Answer these questions from the court opinion:
(a) On what date did the parties consent to proceed before the undersigned?
(b) At which correctional facility was Plaintiff incarcerated?
(c) On what date was the case transferred to the Western District of New York?

Given text:
····················
The opinion of the court was delivered by: Leslie G. Foschio United States Magistrate Judge





On October 5, 2006, the parties to this action consented to proceed before the undersigned. The matter is presently before the court on Defendant's motion for summary judgment, filed May 30, 2007 (Doc. No. 16).


Plaintiff Edward Harrison ("Plaintiff" or "Harrison"), commenced this civil rights action on March 8, 2006, in the District Court in the Northern District of New York, alleging that while incarcerated at Five Points Correctional Facility ("Five Points" or "the correctional facility"), his rights to due process were violated by Defendant Department of Correctional Services ("DOCS") Lieutenant Mark Querns ("Defendant" or "Lt. Querns") with regard to a disciplinary hearing held on June 30, 2005. Essentially, Plaintiff claims that Querns, acting as a disciplinary hearing officer, found Plaintiff guilty of violating several DOCS rules despite the complete absence of any evidence to support such finding, Complaint ¶ 7, First Cause of Action, and that Querns was biased. Complaint ¶ 7, Second Cause of Action. On May 8, 2006, the case was transferred to the Western District of New York (Doc. No. 7). Defendant's answer (Doc. No. 9) was filed on July 27, 2006.
····················
Excerpted records:
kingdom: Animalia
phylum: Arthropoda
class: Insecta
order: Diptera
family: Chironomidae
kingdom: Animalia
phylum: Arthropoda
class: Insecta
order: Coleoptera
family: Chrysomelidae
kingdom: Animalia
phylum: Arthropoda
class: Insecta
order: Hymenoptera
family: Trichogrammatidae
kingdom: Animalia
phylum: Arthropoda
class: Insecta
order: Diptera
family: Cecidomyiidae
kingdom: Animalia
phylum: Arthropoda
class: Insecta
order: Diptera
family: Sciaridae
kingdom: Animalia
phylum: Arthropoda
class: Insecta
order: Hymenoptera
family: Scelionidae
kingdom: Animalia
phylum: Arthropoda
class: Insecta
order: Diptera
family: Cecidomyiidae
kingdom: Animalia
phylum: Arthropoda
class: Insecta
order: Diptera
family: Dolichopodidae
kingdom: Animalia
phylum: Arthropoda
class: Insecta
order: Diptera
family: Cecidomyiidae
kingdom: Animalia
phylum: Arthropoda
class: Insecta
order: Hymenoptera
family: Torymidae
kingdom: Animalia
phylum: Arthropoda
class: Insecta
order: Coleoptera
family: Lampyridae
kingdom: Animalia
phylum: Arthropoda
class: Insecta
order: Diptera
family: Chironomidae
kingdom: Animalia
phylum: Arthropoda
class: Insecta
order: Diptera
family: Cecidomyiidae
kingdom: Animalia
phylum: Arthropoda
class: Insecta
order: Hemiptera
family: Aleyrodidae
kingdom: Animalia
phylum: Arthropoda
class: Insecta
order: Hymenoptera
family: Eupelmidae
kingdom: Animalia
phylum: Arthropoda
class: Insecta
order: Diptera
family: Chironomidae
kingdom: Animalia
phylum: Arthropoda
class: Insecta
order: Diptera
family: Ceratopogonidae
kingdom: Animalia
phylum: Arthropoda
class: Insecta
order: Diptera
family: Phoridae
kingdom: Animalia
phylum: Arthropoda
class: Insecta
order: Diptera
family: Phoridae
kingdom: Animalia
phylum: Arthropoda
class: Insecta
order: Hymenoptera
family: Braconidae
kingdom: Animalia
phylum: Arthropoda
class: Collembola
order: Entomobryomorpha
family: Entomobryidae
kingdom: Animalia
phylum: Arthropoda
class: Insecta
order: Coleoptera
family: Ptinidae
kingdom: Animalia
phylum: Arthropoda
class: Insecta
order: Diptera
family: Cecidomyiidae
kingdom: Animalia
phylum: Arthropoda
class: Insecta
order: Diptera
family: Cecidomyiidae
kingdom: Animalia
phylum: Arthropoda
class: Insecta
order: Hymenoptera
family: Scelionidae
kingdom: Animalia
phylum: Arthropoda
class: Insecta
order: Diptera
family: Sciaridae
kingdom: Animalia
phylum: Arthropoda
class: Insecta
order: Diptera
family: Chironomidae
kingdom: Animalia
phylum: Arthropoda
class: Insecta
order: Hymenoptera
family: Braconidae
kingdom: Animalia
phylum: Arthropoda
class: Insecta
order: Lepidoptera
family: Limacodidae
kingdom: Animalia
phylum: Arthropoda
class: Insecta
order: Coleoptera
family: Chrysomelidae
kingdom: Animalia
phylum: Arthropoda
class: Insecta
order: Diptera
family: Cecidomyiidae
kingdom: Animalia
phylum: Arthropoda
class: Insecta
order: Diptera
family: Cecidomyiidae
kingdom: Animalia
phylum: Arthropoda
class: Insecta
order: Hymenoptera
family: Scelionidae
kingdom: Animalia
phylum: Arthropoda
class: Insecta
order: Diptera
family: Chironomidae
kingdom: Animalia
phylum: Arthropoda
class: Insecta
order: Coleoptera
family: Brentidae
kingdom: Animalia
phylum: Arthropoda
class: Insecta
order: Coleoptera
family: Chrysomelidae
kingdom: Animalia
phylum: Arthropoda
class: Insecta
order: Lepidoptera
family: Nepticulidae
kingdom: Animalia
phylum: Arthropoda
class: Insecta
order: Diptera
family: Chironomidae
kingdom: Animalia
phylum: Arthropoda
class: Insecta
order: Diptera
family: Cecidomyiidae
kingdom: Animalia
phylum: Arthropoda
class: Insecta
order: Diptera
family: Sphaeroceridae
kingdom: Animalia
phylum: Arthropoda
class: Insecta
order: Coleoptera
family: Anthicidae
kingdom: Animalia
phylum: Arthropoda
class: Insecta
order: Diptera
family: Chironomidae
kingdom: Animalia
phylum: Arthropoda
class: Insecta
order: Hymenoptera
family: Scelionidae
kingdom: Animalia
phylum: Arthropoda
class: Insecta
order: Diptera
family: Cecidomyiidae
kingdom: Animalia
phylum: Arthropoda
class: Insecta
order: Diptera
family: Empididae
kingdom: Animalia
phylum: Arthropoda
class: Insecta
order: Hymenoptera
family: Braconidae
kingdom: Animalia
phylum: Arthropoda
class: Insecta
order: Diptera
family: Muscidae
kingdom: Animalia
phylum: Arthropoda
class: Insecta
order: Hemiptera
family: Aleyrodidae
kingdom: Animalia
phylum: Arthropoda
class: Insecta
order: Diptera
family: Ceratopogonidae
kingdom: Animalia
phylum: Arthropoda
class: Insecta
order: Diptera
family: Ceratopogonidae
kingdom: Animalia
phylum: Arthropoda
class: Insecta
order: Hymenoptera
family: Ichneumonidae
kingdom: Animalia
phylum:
····················
Exercise solution:
(a) October 5, 2006
(b) Five Points Correctional Facility
(c) May 8, 2006